From the FDA Drug Label
Midodrine has been studied in 3 principal controlled trials, one of 3-weeks duration and 2 of 1 to 2 days duration. All studies were randomized, double-blind and parallel-design trials in patients with orthostatic hypotension of any etiology and supine-to-standing fall of systolic blood pressure of at least 15 mmHg accompanied by at least moderate dizziness/lightheadedness Patients with pre-existing sustained supine hypertension above 180/110 mmHg were routinely excluded. The most potentially serious adverse reaction associated with midodrine therapy is marked elevation of supine arterial blood pressure (supine hypertension). Systolic pressure of about 200 mmHg were seen overall in about 13. 4% of patients given 10 mg of midodrine. Midodrine hydrochloride tablets are indicated for the treatment of symptomatic orthostatic hypotension (OH) Because midodrine hydrochloride tablets can cause marked elevation of supine blood pressure (BP>200 mmHg systolic), it should be used in patients whose lives are considerably impaired despite standard clinical care, including non-pharmacologic treatment (such as support stockings), fluid expansion, and lifestyle alterations
The recommended blood pressure range for midodrine use is not explicitly stated, but patients with supine hypertension above 180/110 mmHg were excluded from clinical trials, and systolic pressures above 200 mmHg were observed in some patients.
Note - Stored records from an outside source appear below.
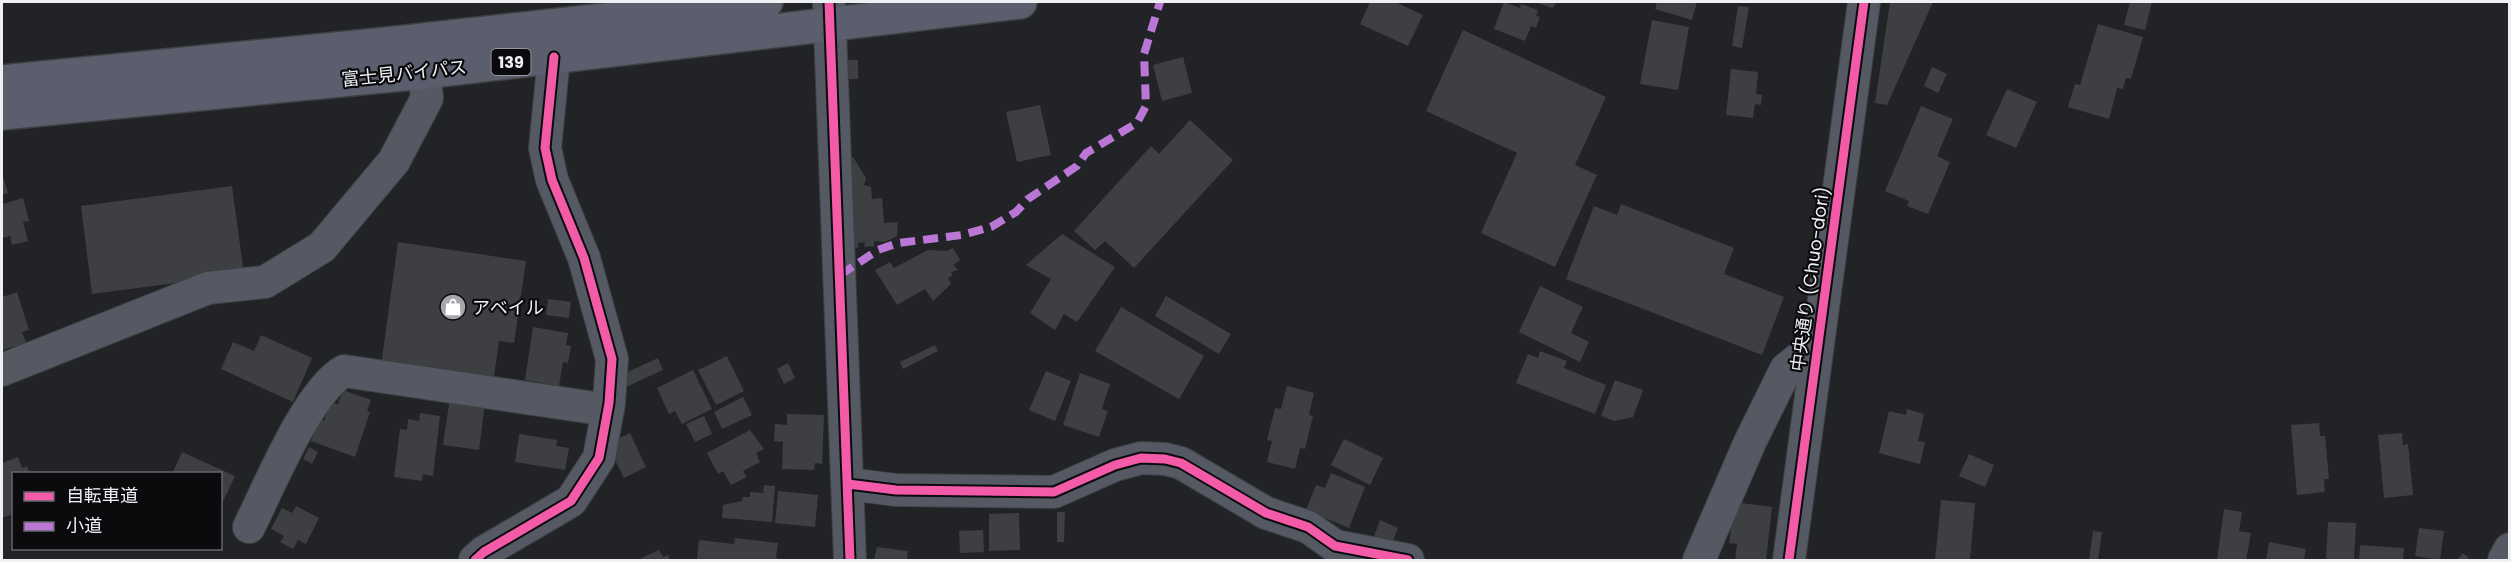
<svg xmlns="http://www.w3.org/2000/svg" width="2511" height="562" font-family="Poppins,'Noto Sans JP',sans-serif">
	<rect width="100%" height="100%" fill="#212326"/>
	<path fill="#3e3f42" d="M1370,2h25l28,13 -15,31 -48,-22z
		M1504,2l16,6 1,-4 17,6 -2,6 4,1 -4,11 -5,-2 -6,15 -31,-12z
		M1534,2h22l-3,6z
		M1657,2h40l-5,18 -37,-11z
		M1890,2h43l-46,103 -12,-2z
		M2130,2h22l-7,28 -21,-5z
		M1738,6l11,1 -7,41 -10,-2z
		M1652,20l37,7 -11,63 -38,-6z
		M2098,24l45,13 -12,42 -5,-1 -3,11 -6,-1 -8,31 -41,-12 7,-23 5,1z
		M1463,30l143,67 -31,68 22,10 -42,92 -74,-34 36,-80 -91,-42z
		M1183,57l9,36 -30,8 -9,-36z
		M844,60h14v19h-13z
		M1932,67l15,7 -9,19 -14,-7z
		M1731,69l27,3 -2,22 6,1 -1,10 -6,-1 -2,14 -27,-3z
		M2007,89l30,13 -21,46 -30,-13z
		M1040,105l11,50 -34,7 -11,-50z
		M1921,106l32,13 -16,37 13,6 -22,52 -21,-8 2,-5 -24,-10z
		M1190,120l43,40 -99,108 -29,-27 -10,9 -21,-19 77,-85 8,8z
		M853,157l13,21 -2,7 7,2 1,12 10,-1 2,25 14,-1 -1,14 -12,6 -11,-1v5l-10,1 1,-5 -7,1v5l-9,-2 -2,-88z
		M2,173l6,20 -6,2z
		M232,186l12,88 -152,20 -11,-88z
		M23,198l6,23 -6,1 5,19 -16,4 -2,-9 -8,2v-34z
		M1621,204l113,44 -10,26 60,23 -22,58 -196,-76 28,-73 23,9z
		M1062,234l53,33 -38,55 -13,-8 -9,16 -25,-17 21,-34 -25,-14z
		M398,242l128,19 -12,82 -15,-2 -6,42 -112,-17z
		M953,248l7,12 -7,5 5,5 -7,2 2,4 -5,2 3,6 -18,17 -8,-12 -28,16 -22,-35 15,-8 4,6 34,-18 19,1z
		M1540,286l43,21 -12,26 18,9 -9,20 -61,-30z
		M17,292l12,38 -7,2 4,11 -23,7 -1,-53z
		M1166,296l65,38 -12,20 -64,-38z
		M548,299l23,3 -2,16 -23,-3z
		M1121,307l83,49 -25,43 -84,-48z
		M533,327l35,6 -2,12 5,1 -3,17 -5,-1 -4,24 -34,-6z
		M261,335l51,23 -19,44 -72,-33 12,-27 21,9z
		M935,345l3,6 -35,18 -3,-7z
		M1540,351l27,10 -3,7 42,17 -11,29 -79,-31 12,-29 10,4z
		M727,356l17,35 -28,14 -18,-35z
		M658,358l5,12 -37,17 -5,-12z
		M788,363l7,15 -11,6 -7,-15z
		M693,370l19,39 -30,15 -7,-13 -6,3 -12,-26z
		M1046,371l25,10 -16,40 -26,-11z
		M1080,373l30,11 -8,25 6,2 -9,26 -36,-12z
		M1615,380l28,10 -10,27 -19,4 -13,-5z
		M1287,386l27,7 -5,22 4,1 -8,33 -5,-1 -5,21 -28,-7 5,-21 -5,-1 8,-32 6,1z
		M343,390l28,10 -4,11 3,1 -15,45 -44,-16 8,-23 5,3 7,-19 7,2z
		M743,397l9,18 -30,14 -8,-17z
		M450,398l35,5 -6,47 -36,-5z
		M1907,409l17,5 -6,27 7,1 -5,22 -41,-11 10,-42 17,4z
		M420,413l20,3 -7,60 -10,-2 -1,7 -28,-4 6,-48 7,1 1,-11 11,2z
		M787,414l37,1 -2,49 -7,-1 -1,7 -32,-1 1,-27 -9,-1 1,-17 12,1z
		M704,416l8,18 -17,8 -9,-18z
		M2319,423l1,13h5l4,43h-5l1,13 -28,3 -6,-70z
		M750,430l14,19 -8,4 4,9 -17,9 4,6 -16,8 -8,-14 -5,3 -11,-21z
		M630,433l16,34 -22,11 -17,-34z
		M2402,433l1,12 5,-1 5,51 -29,3 -6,-63z
		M519,434l38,6 -1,6 13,2 -4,22 -50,-8z
		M1344,439l39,19 -13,27 -39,-20z
		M309,447l9,5 -6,12 -9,-5z
		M182,452l53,24 -15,32v-34h-48z
		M1969,454l25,11 -9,22 -26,-11z
		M18,457l4,11 5,-2 3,8h-16v40l-12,4v-55z
		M1331,473l34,14 -16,41 -43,-18 10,-25 9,3z
		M764,485l11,1 -3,36 -50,-4 1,-13 19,-4 1,-4h7v-5l13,1z
		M778,491l40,4 -3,32 -40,-4z
		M1941,500l34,3 -5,57h-35z
		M1735,502l37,5 -6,53h-31l2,-16 -8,-1z
		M296,506l23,12 -13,26 -8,-4 -5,9 -13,-7 4,-6 -13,-7 11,-21 10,5z
		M2224,509l18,3 -3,19 12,2 -5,27h-29z
		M1057,512h8l-1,30h-7z
		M1019,513l1,37 -31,1v-37z
		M1380,520l18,8 -7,18 -18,-7z
		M2328,522l28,1 -2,37h-28z
		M2419,528l25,3 -4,29 -25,-4z
		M983,530l1,22 -24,1 -1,-22z
		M2093,531l9,1 -4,28h-9z
		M735,538l43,5 -2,15 11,2h-90l2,-20 35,4z
		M2269,542l37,7 -2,11h-38z
		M2360,545l44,3 -1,12h-44z
		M877,547l31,4 -1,9h-33z
		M659,550l4,7 5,-2 2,5h-28l-1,-2z
		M2463,553l6,5 -2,2h-10z"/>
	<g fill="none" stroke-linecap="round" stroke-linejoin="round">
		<defs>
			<path id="minor" d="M829,2l21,558
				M2,370l206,-82 57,-6 57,-35 72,-86 33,-63 -3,-26
				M848,484l48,6 158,2 61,-27 26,-7 24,1 16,4 85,50 42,14 27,19 73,14
				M249,527c19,-38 59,-136 95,-156l264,39
				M475,560l9,-8 87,-51 28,-43 10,-55 3,-44 -28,-101 -32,-78 -7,-32 9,-91
				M1699,560l51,-118 36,-73 15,-12 15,-4
				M1789,560l75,-558
				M2504,560l6,-11"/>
			<path id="highway" d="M2,82l385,-38 379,-42
				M2,113l422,-41 596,-70"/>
		</defs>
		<use href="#minor" stroke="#3f4042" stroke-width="34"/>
		<use href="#highway" stroke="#3f4042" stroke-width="36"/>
		<use href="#minor" stroke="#555964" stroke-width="32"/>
		<use href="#highway" stroke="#5b5e6c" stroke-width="33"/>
		<path stroke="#ba77d6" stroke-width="8" stroke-dasharray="15 8" stroke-linecap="butt" d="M840,275l38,-25 20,-7 64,-8 29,-8 25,-15 12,-13 49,-33 9,-13 51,-30 9,-17 -2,-52 16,-52"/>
		<defs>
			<path id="cycleway" d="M829,2l21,558
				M848,484l48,6 158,2 61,-27 26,-7 24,1 16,4 85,50 42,14 27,19 73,14
				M475,560l9,-8 87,-51 28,-43 10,-55 3,-44 -28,-101 -32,-78 -7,-32 9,-91
				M1789,560l75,-558"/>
		</defs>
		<use href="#cycleway" stroke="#0b0b0e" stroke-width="13"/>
		<use href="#cycleway" stroke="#f35aa7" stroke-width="9"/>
	</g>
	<defs>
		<symbol id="shop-disc" viewBox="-11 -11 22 22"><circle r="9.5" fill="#a7a8ab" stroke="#0b0b0e"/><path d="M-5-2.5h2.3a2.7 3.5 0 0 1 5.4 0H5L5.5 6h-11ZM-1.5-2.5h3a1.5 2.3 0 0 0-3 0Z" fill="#fff"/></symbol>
	</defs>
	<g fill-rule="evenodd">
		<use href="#shop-disc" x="438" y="292" width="30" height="30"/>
	</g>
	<g text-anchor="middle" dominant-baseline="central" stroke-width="4.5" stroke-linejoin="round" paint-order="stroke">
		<rect fill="#0b0b0e" stroke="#ababae" stroke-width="1.5" x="491.5" y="49" width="39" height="26" rx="4.5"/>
		<g font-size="16" font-weight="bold" fill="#eff0f3">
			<text x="511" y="62">139</text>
		</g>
		<g font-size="18" fill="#eff0f3" stroke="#0b0b0e">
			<text transform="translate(404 73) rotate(-6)">富士見バイパス</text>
			<text transform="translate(1810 279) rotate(-82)">中央通り (Chuo-dori)</text>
		</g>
		<g font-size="18" fill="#eff0f3" stroke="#0b0b0e" text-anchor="start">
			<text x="472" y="307">アベイル</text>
		</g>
	</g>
	<rect width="2511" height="562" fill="none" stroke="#eff0f3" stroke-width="6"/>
	<rect x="12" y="472" width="210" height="78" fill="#0b0b0e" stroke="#66676a" stroke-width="1.5"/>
	<rect x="24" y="492" width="30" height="9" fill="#f35aa7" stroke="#66676a" stroke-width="1.5"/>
	<text x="66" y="502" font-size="18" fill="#eff0f3">自転車道</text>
	<rect x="24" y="522" width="30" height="9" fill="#ba77d6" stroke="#66676a" stroke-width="1.5"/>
	<text x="66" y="532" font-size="18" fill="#eff0f3">小道</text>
</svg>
- The upper limit of systolic blood pressure appears to be around 200 mmHg, as this is the threshold beyond which supine hypertension is considered a potentially serious adverse reaction.
- The lower limit of systolic blood pressure is not explicitly stated, but patients with orthostatic hypotension and a supine-to-standing fall of systolic blood pressure of at least 15 mmHg were included in clinical trials 1, 1, 1.
From the Research
Midodrine typically aims to maintain systolic blood pressure above 90-100 mmHg in patients with orthostatic hypotension, with a target increase of 15-30 mmHg from baseline. The medication should be discontinued if supine blood pressure exceeds 180/110 mmHg to prevent hypertensive complications. Midodrine is usually started at 2.5 mg three times daily and can be titrated up to 10 mg three times daily based on blood pressure response. Doses should be taken during waking hours (typically morning, midday, and late afternoon, but not after 6 PM) to avoid supine hypertension while sleeping. Blood pressure should be monitored regularly during treatment, especially when initiating therapy or adjusting doses. Patients should be advised to lie down if experiencing symptoms of high blood pressure such as pounding headache, palpitations, or blurred vision. Midodrine works by activating alpha-1 adrenergic receptors, causing arterial and venous constriction which increases peripheral resistance and blood pressure, particularly beneficial for patients with neurogenic orthostatic hypotension who experience blood pressure drops when standing 2, 3.
Some key points to consider when using midodrine include:
- Monitoring blood pressure regularly to avoid hypertensive complications
- Adjusting doses based on blood pressure response
- Avoiding supine hypertension by taking doses during waking hours
- Advising patients to lie down if experiencing symptoms of high blood pressure
- Understanding the mechanism of action of midodrine, which involves activating alpha-1 adrenergic receptors to increase peripheral resistance and blood pressure 4, 5, 6.
It's also important to note that midodrine has been shown to be effective in increasing standing blood pressure and improving symptoms of orthostatic hypotension, with a similar efficacy to other sympathomimetic agents and dihydroergotamine 2, 3. However, the evidence is not strong enough to support a specific blood pressure range for midodrine, and the target blood pressure range may vary depending on the individual patient and their underlying condition.